Advice from GEM road safety encourages all road users to brush up on their Highway Code knowledge and ensure they are not putting themselves at risk of a penalty ticket. Below GEM has identified 5 situations, where getting it wrong could lead to a penalty.
Give cyclists room
Did you know that the recommended distance for passing a cyclist is 1.5 metres. If you’re seen overtaking too close to a cyclist, you could face prosecution. This could incur a £100 fixed penalty ticket and three points on your licence.
Avoid Pedestrian Crossings
Avoid parking at a pedestrian crossing. Nobody is allowed to park on the zig-zag lines found at pedestrian crossings (unless it’s an emergency situation or the reason you stopped was beyond your control). If you do, you risk a £100 fine and three penalty points on your licence.
Check your number plate
Is your number plate legal? Number-plates should always display your vehicle registration number correctly. The DVLA state that number plates must be made from a reflective material, and be black on white for the front and black on yellow for the rear. In addition, strict rules apply concerning fonts, styles and letter sizes. Failure to follow these rules will lead to a £100 non-endorsable ticket.
Check your tyres
Make regular checks of your tyre pressures and tread depths. The minimum legal tread depth is 1.6mm across the all-round central three-quarters of the tyre. If one of your tyres is below this, you face a £100 fine with three points on your licence. If more than one tyre is faulty, you will face a court hearing where you can receive a fine of up to £2,500 and three points per tyre.
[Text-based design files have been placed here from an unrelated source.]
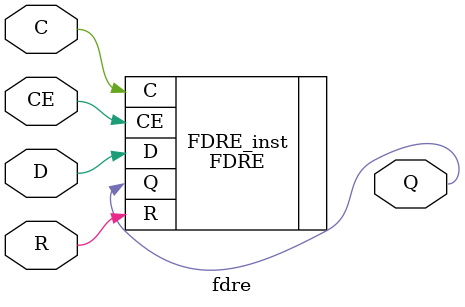
<source format=sv>
`timescale 1ns / 1ps


module fdre(
	input wire C,
	input wire CE,
	input wire D,
	input wire R,
	output reg Q
    );

//    FDRE     : In order to incorporate this function into the design,
//   Verilog   : the following instance declaration needs to be placed
//  instance   : in the body of the design code.  The instance name
// declaration : (FDRE_inst) and/or the port declarations within the
//    code     : parenthesis may be changed to properly reference and
//             : connect this function to the design.  All inputs
//             : and outputs must be connected.

//  <-----Cut code below this line---->

   // FDRE: D Flip-Flop with Clock Enable and Synchronous Reset
   //       Kintex UltraScale
   // Xilinx HDL Language Template, version 2018.2

   FDRE #(
      .INIT(1'b0),          // Initial value of register, 1'b0, 1'b1
      // Programmable Inversion Attributes: Specifies the use of the built-in programmable inversion
      .IS_C_INVERTED(1'b0), // Optional inversion for C
      .IS_D_INVERTED(1'b0), // Optional inversion for D
      .IS_R_INVERTED(1'b0)  // Optional inversion for R
   )
   FDRE_inst (
      .Q(Q),   // 1-bit output: Data
      .C(C),   // 1-bit input: Clock
      .CE(CE), // 1-bit input: Clock enable
      .D(D),   // 1-bit input: Data
      .R(R)    // 1-bit input: Synchronous reset
   );

   // End of FDRE_inst instantiation
					
					
endmodule

</source>
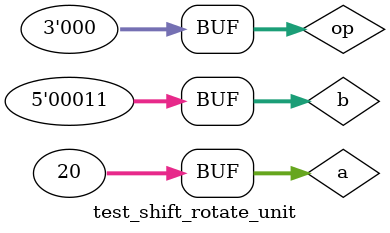
<source format=v>
`timescale 1ns / 1ps


module test_shift_rotate_unit;

	// Inputs
	reg [31:0] a;
	reg [4:0] b;
	reg [2:0] op;

	// Outputs
	wire [31:0] shift_rotate_unit_out;

	// Instantiate the Unit Under Test (UUT)
	shift_rotate_unit uut (
		.a(a), 
		.b(b), 
		.op(op), 
		.shift_rotate_unit_out(shift_rotate_unit_out)
	);

	initial begin
		// Initialize Inputs
		a = 0;
		b = 0;
		op = 0;

		#100;
        
		// Add stimulus here
		
		a = 32'b11111001110010011100100111001001;
		b = 3;
		op = 3'b000;

		#100;
		
		
		a = 32'b11111001110010011100100111001001;
		b = 4;
		op = 3'b001;

		#100;
		
		a = 32'b11111001110010011100100111001001;
		b = 20;
		op = 3'b010;

		#100;
		
		a = 32'b11111001110010011100100111001001;
		b = 20;
		op = 3'b011;

		#100;
		
		
		a = 32'b1111_1001_1000_0000_0000_0000_0000_0000;
		b = 20;
		op = 3'b111;

		#100;
		
		
		a = 32'b1111_0000_0000_0000_0000_0000_0000_0000;
		b = 4;
		op = 3'b001;

		#100;
		
		a = 32'b1111_0000_0000_0000_0000_0000_0000_0000;
		b = -4;
		op = 3'b000;

		#100;
		
		
		a = 20;
		b = 3;
		op = 3'b000;
		
		#100;
		
		

	end
      
endmodule


</source>
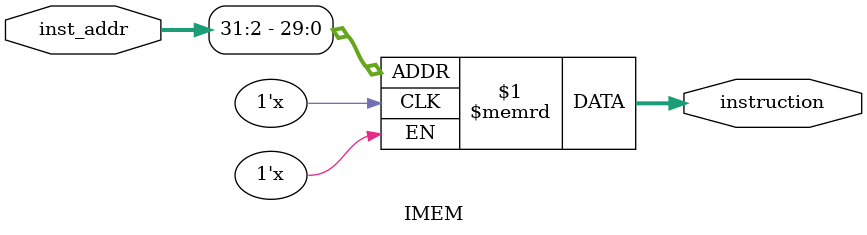
<source format=v>
module IMEM (
    input [31:0] inst_addr,    // Địa chỉ câu lệnh
    output [31:0] instruction  // Câu lệnh được lấy ra
);
    reg [31:0] inst_mem [0:255]; // Bộ nhớ câu lệnh 256 từ

    // Lấy câu lệnh (địa chỉ căn chỉnh theo từ)
    assign instruction = inst_mem[inst_addr[31:2]];

    // In thông tin gỡ lỗi
    always @(*) begin
        $display("IMEM: Chu kỳ=%0d, inst_addr=%h, instruction=%h",
                 $time/10, inst_addr, instruction);
    end
endmodule
</source>
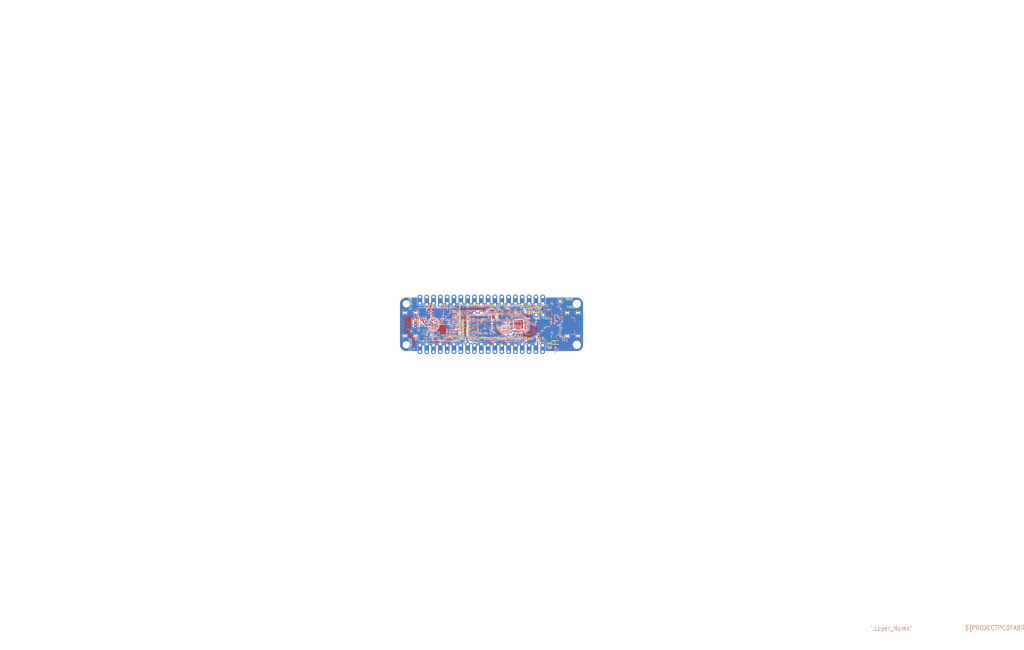
<source format=kicad_pcb>
(kicad_pcb
	(version 20240108)
	(generator "pcbnew")
	(generator_version "8.0")
	(general
		(thickness 1.6)
		(legacy_teardrops no)
	)
	(paper "A4")
	(layers
		(0 "F.Cu" signal "Top Layer")
		(1 "In1.Cu" power "Gnd Plane")
		(2 "In2.Cu" power "Pwr Plane")
		(31 "B.Cu" signal "Bottom Layer")
		(32 "B.Adhes" user "B.Adhesive")
		(33 "F.Adhes" user "F.Adhesive")
		(34 "B.Paste" user "Bottom Paste")
		(35 "F.Paste" user "Top Paste")
		(36 "B.SilkS" user "Bottom Overlay")
		(37 "F.SilkS" user "Top Overlay")
		(38 "B.Mask" user "Bottom Solder")
		(39 "F.Mask" user "Top Solder")
		(40 "Dwgs.User" user "Bottom Assembly")
		(41 "Cmts.User" user "User.Comments")
		(42 "Eco1.User" user "User.Eco1")
		(43 "Eco2.User" user "Top Assembly")
		(44 "Edge.Cuts" user)
		(45 "Margin" user)
		(46 "B.CrtYd" user "B.Courtyard")
		(47 "F.CrtYd" user "F.Courtyard")
		(48 "B.Fab" user "Top 3D Body")
		(49 "F.Fab" user "Bottom 3D Body")
		(50 "User.1" user "NOTES (M1)")
		(51 "User.2" user "BOARD (M2)")
		(52 "User.3" user "REF POINTS (M3)")
		(53 "User.4" user "FAB (M4)")
		(54 "User.5" user "Case (M5)")
		(55 "User.6" user "Cover (M6)")
		(56 "User.7" user "Terminal Block (M7)")
		(57 "User.8" user "Route Tool Path")
		(58 "User.9" user "V-Cut (M9)")
	)
	(setup
		(pad_to_mask_clearance 0.06)
		(allow_soldermask_bridges_in_footprints no)
		(aux_axis_origin -34.44239 226.19422)
		(grid_origin -34.44239 226.19422)
		(pcbplotparams
			(layerselection 0x00010fc_ffffffff)
			(plot_on_all_layers_selection 0x0000000_00000000)
			(disableapertmacros no)
			(usegerberextensions no)
			(usegerberattributes yes)
			(usegerberadvancedattributes yes)
			(creategerberjobfile yes)
			(dashed_line_dash_ratio 12.000000)
			(dashed_line_gap_ratio 3.000000)
			(svgprecision 4)
			(plotframeref no)
			(viasonmask no)
			(mode 1)
			(useauxorigin no)
			(hpglpennumber 1)
			(hpglpenspeed 20)
			(hpglpendiameter 15.000000)
			(pdf_front_fp_property_popups yes)
			(pdf_back_fp_property_popups yes)
			(dxfpolygonmode yes)
			(dxfimperialunits yes)
			(dxfusepcbnewfont yes)
			(psnegative no)
			(psa4output no)
			(plotreference yes)
			(plotvalue yes)
			(plotfptext yes)
			(plotinvisibletext no)
			(sketchpadsonfab no)
			(subtractmaskfromsilk no)
			(outputformat 1)
			(mirror no)
			(drillshape 1)
			(scaleselection 1)
			(outputdirectory "")
		)
	)
	(net 0 "")
	(net 1 "VBUS_TARGET_EN")
	(net 2 "VBUS_MUX_VCC")
	(net 3 "TARGET_CC1")
	(net 4 "TARGET_CC2")
	(net 5 "NetR308_1")
	(net 6 "NetR305_2")
	(net 7 "VREF_P0V320")
	(net 8 "NetQ300_3")
	(net 9 "NetQ300_1")
	(net 10 "NetJ110_1")
	(net 11 "MUX_CONTROL")
	(net 12 "PC3_VBUS_TARGET_DETECT")
	(net 13 "VUSB_TARGET")
	(net 14 "VBUS_TARGET")
	(net 15 "VBUS_TARGET_DELAYED")
	(net 16 "VBUS_MUX_OUT")
	(net 17 "VBUS_DEBUG_DELAYED")
	(net 18 "USBT_P")
	(net 19 "USBT_N")
	(net 20 "PF7_UPDI")
	(net 21 "PF5_AIN21")
	(net 22 "PF4_AIN20")
	(net 23 "PF3")
	(net 24 "PF2_LED0_DBG1")
	(net 25 "PF1")
	(net 26 "PF1_XTAL32K2")
	(net 27 "PF0")
	(net 28 "PF0_XTAL32K1")
	(net 29 "PD7_USART1_RX")
	(net 30 "PD6_USART1_TX")
	(net 31 "PD5_AIN5")
	(net 32 "PD4_AIN4")
	(net 33 "PD3_AIN3")
	(net 34 "PD2_AIN2")
	(net 35 "PD1_AIN1")
	(net 36 "PD0_AIN0")
	(net 37 "PC3")
	(net 38 "NetJ116_1")
	(net 39 "PA7_SPI0_SS")
	(net 40 "PA6_SPI0_SCK")
	(net 41 "PA5_SPI0_MISO")
	(net 42 "PA4_SPI0_MOSI")
	(net 43 "PA3_I2C0_SCL")
	(net 44 "PA2_I2C0_SDA")
	(net 45 "PA1_USART0_RX")
	(net 46 "PA0_USART0_TX")
	(net 47 "NetU101_C2")
	(net 48 "NetR106_1")
	(net 49 "NetJ114_2")
	(net 50 "NetC102_1")
	(net 51 "NetR211_1")
	(net 52 "NetJ203_B5")
	(net 53 "NetJ203_A5")
	(net 54 "NetC206_2")
	(net 55 "NetC208_1")
	(net 56 "VTG_EN")
	(net 57 "VTG_ADC")
	(net 58 "VCC_VBUS")
	(net 59 "VCC_TARGET")
	(net 60 "VCC_REGULATOR")
	(net 61 "VCC_P3V3")
	(net 62 "VCC_MCU_CORE")
	(net 63 "VCC_LEVEL")
	(net 64 "VCC_EDGE")
	(net 65 "VBUS_DEBUG")
	(net 66 "VBUS_ADC")
	(net 67 "~{VOFF}")
	(net 68 "USBD_P")
	(net 69 "USBD_N")
	(net 70 "SWDIO")
	(net 71 "SWCLK")
	(net 72 "STATUS_LED")
	(net 73 "~{SRST}")
	(net 74 "S1_1_RX")
	(net 75 "S1_0_TX")
	(net 76 "S0_3_CLK")
	(net 77 "S0_2_TX")
	(net 78 "S0_0_RX")
	(net 79 "RESERVED")
	(net 80 "REG_ENABLE")
	(net 81 "REG_ADJUST")
	(net 82 "PF6_SW0_DBG2")
	(net 83 "NetR103_2")
	(net 84 "NetQ200_3")
	(net 85 "NetJ111_2")
	(net 86 "NetD100_2")
	(net 87 "NetD200_2")
	(net 88 "NetC105_1")
	(net 89 "NetC104_2")
	(net 90 "NetC201_1")
	(net 91 "ID_SYS")
	(net 92 "GND")
	(net 93 "DBG3")
	(net 94 "DBG3_CTRL")
	(net 95 "DBG2")
	(net 96 "DBG2_GPIO")
	(net 97 "DBG2_CTRL")
	(net 98 "DBG1")
	(net 99 "DBG1_CTRL")
	(net 100 "DBG0")
	(net 101 "DBG0_CTRL")
	(net 102 "DAC")
	(net 103 "CDC_TX")
	(net 104 "CDC_TX_CTRL")
	(net 105 "CDC_RX")
	(net 106 "CDC_RX_CTRL")
	(net 107 "BOOT")
	(footprint "C__ALTIUM_WORK_00001_MCHP-CDB_Database_.._Library_Footprints_CAP_C_0402.PcbLib:CAP_C_0402" (layer "F.Cu") (at 124.64478 102.3866 -90))
	(footprint "C__ALTIUM_WORK_00001_MCHP-CDB_Database_.._Library_Footprints_CAP_C_0402.PcbLib:CAP_C_0402" (layer "F.Cu") (at 123.57877 104.23304 180))
	(footprint "C__ALTIUM_WORK_00001_MCHP-CDB_Library_Database_.._Footprints_CAP_C_0603.PcbLib:CAP_C_0603" (layer "F.Cu") (at 125.8691 99.5666 180))
	(footprint "C__ALTIUM_WORK_00001_MCHP-CDB_Database_.._Library_Footprints_CAP_C_0402.PcbLib:CAP_C_0402" (layer "F.Cu") (at 163.5711 104.2736 180))
	(footprint "C__ALTIUM_WORK_00001_MCHP-CDB_Library_Database_.._Footprints_X1-DFN1006-3.PcbLib:X1-DFN1006-3" (layer "F.Cu") (at 125.9011 102.2886 180))
	(footprint "C__ALTIUM_WORK_00001_MCHP-CDB_Database_.._Library_Footprints_X1-DFN1006-3.PcbLib:X1-DFN1006-3" (layer "F.Cu") (at 149.5611 109.18174 90))
	(footprint "C__ALTIUM_WORK_00001_MCHP-CDB_Database_.._Library_Footprints_TDFN-4_1.6x1.2.PcbLib:TDFN-4_1.6x1.2" (layer "F.Cu") (at 169.2361 105.3136 -90))
	(footprint "C__ALTIUM_WORK_00001_MCHP-CDB_Library_Database_.._Footprints_X2-DFN1010-6.PcbLib:X2-DFN1010-6" (layer "F.Cu") (at 135.29011 110.13858))
	(footprint "C__ALTIUM_WORK_00001_MCHP-CDB_Database_.._Library_Footprints_RES_C_0402.PcbLib:RES_C_0402" (layer "F.Cu") (at 121.6047 110.5886))
	(footprint "C__ALTIUM_WORK_00001_MCHP-CDB_Library_Database_.._Footprints_RES_C_0402.PcbLib:RES_C_0402" (layer "F.Cu") (at 135.2031 99.4386))
	(footprint "C__ALTIUM_WORK_00001_MCHP-CDB_Library_Database_.._Footprints_RES_C_0402.PcbLib:RES_C_0402" (layer "F.Cu") (at 128.1901 102.4136 -90))
	(footprint "C__ALTIUM_WORK_00001_MCHP-CDB_Library_Database_.._Footprints_CAP_C_0402.PcbLib:CAP_C_0402" (layer "F.Cu") (at 158.38648 108.91177))
	(footprint "C__ALTIUM_WORK_00001_MCHP-CDB_Library_Database_.._Footprints_CAP_C_0402.PcbLib:CAP_C_0402" (layer "F.Cu") (at 131.3561 102.3366))
	(footprint "C__ALTIUM_WORK_00001_MCHP-CDB_Database_.._Library_Footprints_LGA-3_GSD_0.7x0.6_CSD25501F3.PcbLib:LGA-3_GSD_0.7x0.6_CSD25501F3" (layer "F.Cu") (at 123.31352 103.18859))
	(footprint "C__ALTIUM_WORK_00001_MCHP-CDB_Database_.._Library_Footprints_RES_C_0402.PcbLib:RES_C_0402" (layer "F.Cu") (at 148.55718 109.0886 -90))
	(footprint "C__ALTIUM_WORK_00001_MCHP-CDB_Library_Database_.._Footprints_X2-DFN1010-6.PcbLib:X2-DFN1010-6" (layer "F.Cu") (at 135.29011 106.13857))
	(footprint "C__ALTIUM_WORK_00001_MCHP-CDB_Database_.._Library_Footprints_RES_C_0402.PcbLib:RES_C_0402" (layer "F.Cu") (at 174.5361 107.6636 -90))
	(footprint "C__ALTIUM_WORK_00001_MCHP-CDB_Database_.._Library_Footprints_CAP_C_0402.PcbLib:CAP_C_0402" (layer "F.Cu") (at 174.27727 99.8844))
	(footprint "C__ALTIUM_WORK_00001_MCHP-CDB_Database_.._Library_Footprints_CAP_C_0402.PcbLib:CAP_C_0402" (layer "F.Cu") (at 167.28626 105.9736))
	(footprint "C__ALTIUM_WORK_00001_MCHP-CDB_Database_.._Library_Footprints_RES_C_0402.PcbLib:RES_C_0402" (layer "F.Cu") (at 174.9111 98.5636 -90))
	(footprint "C__ALTIUM_WORK_00001_MCHP-CDB_Library_Database_.._Footprints_RES_C_0402.PcbLib:RES_C_0402" (layer "F.Cu") (at 168.6111 111.4886))
	(footprint "C__ALTIUM_WORK_00001_MCHP-CDB_Database_.._Library_Footprints_RES_C_0402.PcbLib:RES_C_0402" (layer "F.Cu") (at 172.3361 101.48893 -90))
	(footprint "C__ALTIUM_WORK_00001_MCHP-CDB_Library_Database_.._Footprints_DFN-6_1.2x1.2.PcbLib:DFN-6_1.2x1.2" (layer "F.Cu") (at 127.89009 99.9636 180))
	(footprint "C__ALTIUM_WORK_00001_MCHP-CDB_Library_Database_.._Footprints_RES_C_0402.PcbLib:RES_C_0402" (layer "F.Cu") (at 133.6911 100.8886 90))
	(footprint "C__ALTIUM_WORK_00001_MCHP-CDB_Library_Database_.._Footprints_RES_C_0402.PcbLib:RES_C_0402" (layer "F.Cu") (at 133.71613 108.0842 90))
	(footprint "C__ALTIUM_WORK_00001_MCHP-CDB_Library_Database_.._Footprints_RES_C_0402.PcbLib:RES_C_0402" (layer "F.Cu") (at 129.1401 102.4136 -90))
	(footprint "C__ALTIUM_WORK_00001_MCHP-CDB_Database_.._Library_Footprints_RES_C_0402.PcbLib:RES_C_0402" (layer "F.Cu") (at 125.32143 105.78857 -90))
	(footprint "C__ALTIUM_WORK_00001_MCHP-CDB_Database_.._Library_Footprints_MIC94163_1.5MM_1MM.PcbLib:MIC94163_1.5MM_1MM" (layer "F.Cu") (at 144.3611 109.05699 180))
	(footprint "C__ALTIUM_WORK_00001_MCHP-CDB_Database_MCHP-CDB.DbLib/Connector:HDR_M_2.54_1x2_U_TH-PIP_V_WCON_1125-1102S0S113R1" (layer "F.Cu") (at 166.4111 101.4886))
	(footprint "C__ALTIUM_WORK_00001_MCHP-CDB_Database_.._Library_Footprints_TDFN-4_1.6x1.2.PcbLib:TDFN-4_1.6x1.2" (layer "F.Cu") (at 171.81498 99.76845))
	(footprint "C__ALTIUM_WORK_00001_MCHP-CDB_Database_MCHP-CDB.DbLib/MCHP-Analog:WLCSP-6_L1W1.5H0.5" (layer "F.Cu") (at 169.87012 99.15172))
	(footprint "C__ALTIUM_WORK_00001_MCHP-CDB_Database_.._Library_Footprints_CAP_C_0402.PcbLib:CAP_C_0402" (layer "F.Cu") (at 171.78998 98.42346 180))
	(footprint "C__ALTIUM_WORK_00001_MCHP-CDB_Database_MCHP-CDB.DbLib/Diode:LED_0402_GREEN" (layer "F.Cu") (at 125.4761 110.5886))
	(footprint "C__ALTIUM_WORK_00001_MCHP-CDB_Database_.._Library_Footprints_RES_C_0402.PcbLib:RES_C_0402" (layer "F.Cu") (at 124.35478 105.7886 -90))
	(footprint "C__ALTIUM_WORK_00001_MCHP-CDB_Database_.._Library_Footprints_RES_C_0402.PcbLib:RES_C_0402" (layer "F.Cu") (at 174.28594 101.03662))
	(footprint "C__ALTIUM_WORK_00001_MCHP-CDB_Database_.._Library_Footprints_RES_C_0402.PcbLib:RES_C_0402" (layer "F.Cu") (at 143.57254 107.25975))
	(footprint "C__ALTIUM_WORK_00001_MCHP-CDB_Database_.._Library_Footprints_VDFN-6_2x2_EP0.8X1.40.PcbLib:VDFN-6_2x2_EP0.8X1.40" (layer "F.Cu") (at 122.9961 101.1351 -90))
	(footprint "C__ALTIUM_WORK_00001_MCHP-CDB_Database_.._Library_Footprints_RES_C_0402.PcbLib:RES_C_0402" (layer "F.Cu") (at 148.5861 105.1436))
	(footprint "C__ALTIUM_WORK_00001_MCHP-CDB_Library_Database_.._Footprints_X2-DFN1010-6.PcbLib:X2-DFN1010-6"
		(locked yes)
		(layer "F.Cu")
		(uuid "6cf84498-758c-46fb-84ed-f97909e1f674")
		(at 135.29011 103.13858)
		(property "Reference" "U204"
			(at 0 0 0)
... [1727853 chars truncated]
</source>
Check your Satnavs and dashcams
Check you haven’t got any obstruction to your windscreen. Windscreen obstruction is measured by zones. Zone A refers to the area directly in front of you when you’re driving, and this area must not contain any obstruction measuring over 10mm in diameter. Zone B refers to the rest of the windscreen, where stickers and other obstructions) must not measure more than 40mm.
Clean your screen
The Highway Code states that “windscreens and windows MUST be kept clean and free from obstructions to vision”. So if you use a satnav, then it makes sense to buy a holder you can insert into an air vent, rather than risk mounting it on the windscreen. A dashcam should be mounted between the rear-view mirror and windscreen, as this ensures it is entirely out of your view when driving. If you do not have a ‘full view’ of the road and traffic ahead, you can be fined £200 with six points on your licence.